» What the task requires
Omit every picture. Return all other data as it stands.

» Data section
== == ==
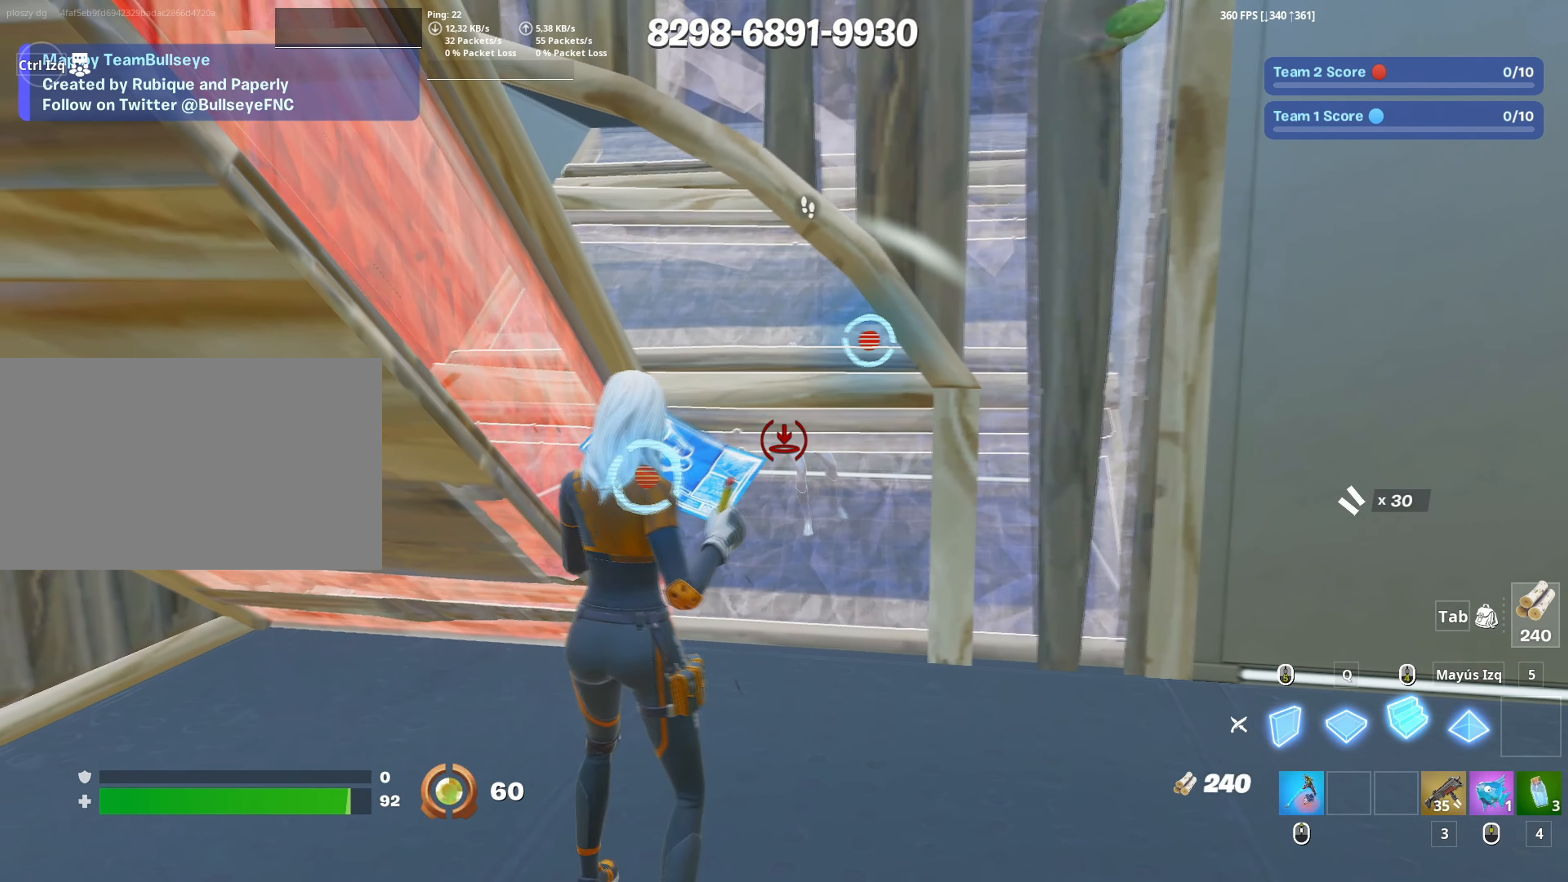
{"keys": ["d"], "mouse": ["left"], "events": [[33, "mouse_left", "down"], [217, "a", "up"], [267, "d", "down"]]}
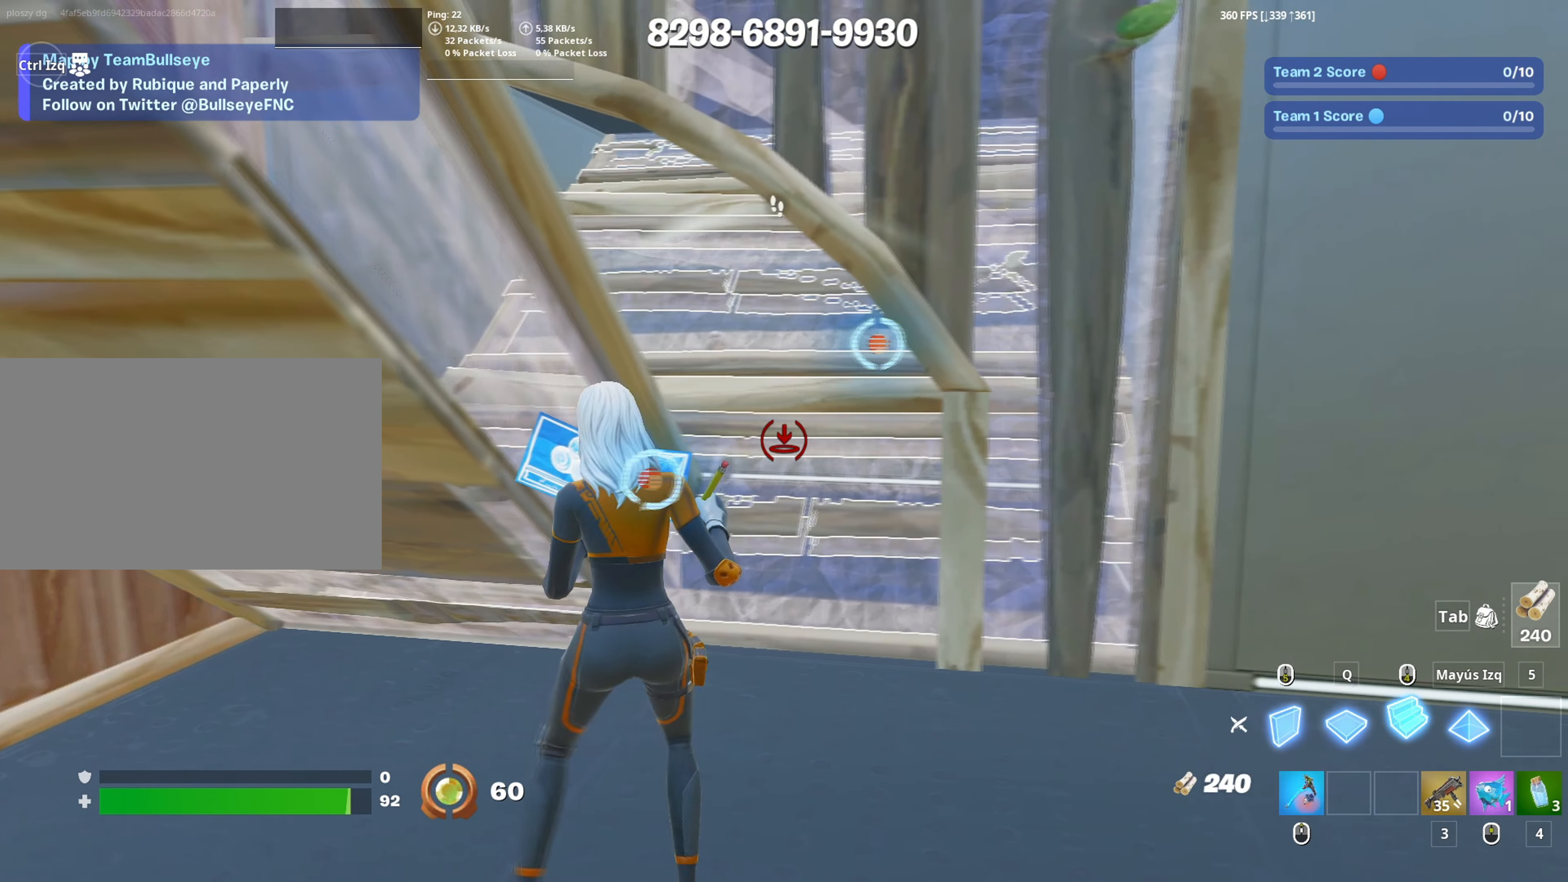
{"keys": ["d"], "mouse": [], "events": [[50, "mouse_left", "up"], [83, "a", "down"], [83, "s", "down"], [133, "d", "up"], [183, "mouse_wheel", "down"], [233, "s", "up"], [283, "mouse_wheel", "up"], [333, "d", "down"], [383, "a", "up"]]}
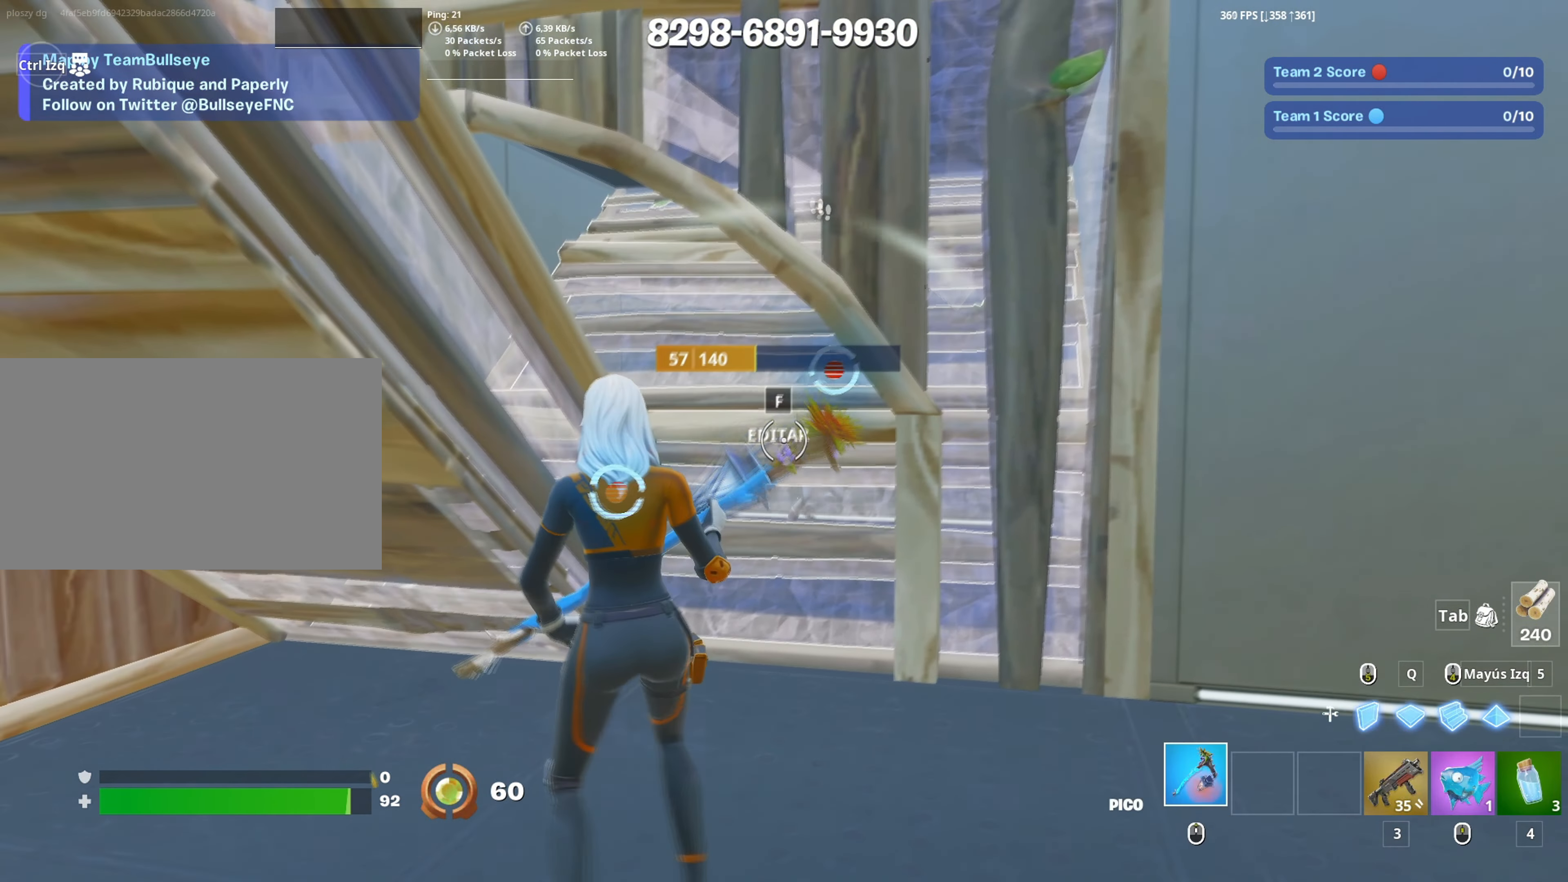
{"keys": ["w"], "mouse": [], "events": [[17, "mouse_left", "down"], [100, "s", "down"], [250, "a", "down"], [300, "d", "up"], [300, "s", "up"], [383, "w", "down"], [483, "a", "up"], [483, "mouse_left", "up"]]}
== == ==
» Written reply
{"keys": ["d"], "mouse": ["left"], "events": [[33, "mouse_left", "down"], [217, "a", "up"], [267, "d", "down"]]}
{"keys": ["d"], "mouse": [], "events": [[50, "mouse_left", "up"], [83, "a", "down"], [83, "s", "down"], [133, "d", "up"], [183, "mouse_wheel", "down"], [233, "s", "up"], [283, "mouse_wheel", "up"], [333, "d", "down"], [383, "a", "up"]]}
{"keys": ["w"], "mouse": [], "events": [[17, "mouse_left", "down"], [100, "s", "down"], [250, "a", "down"], [300, "d", "up"], [300, "s", "up"], [383, "w", "down"], [483, "a", "up"], [483, "mouse_left", "up"]]}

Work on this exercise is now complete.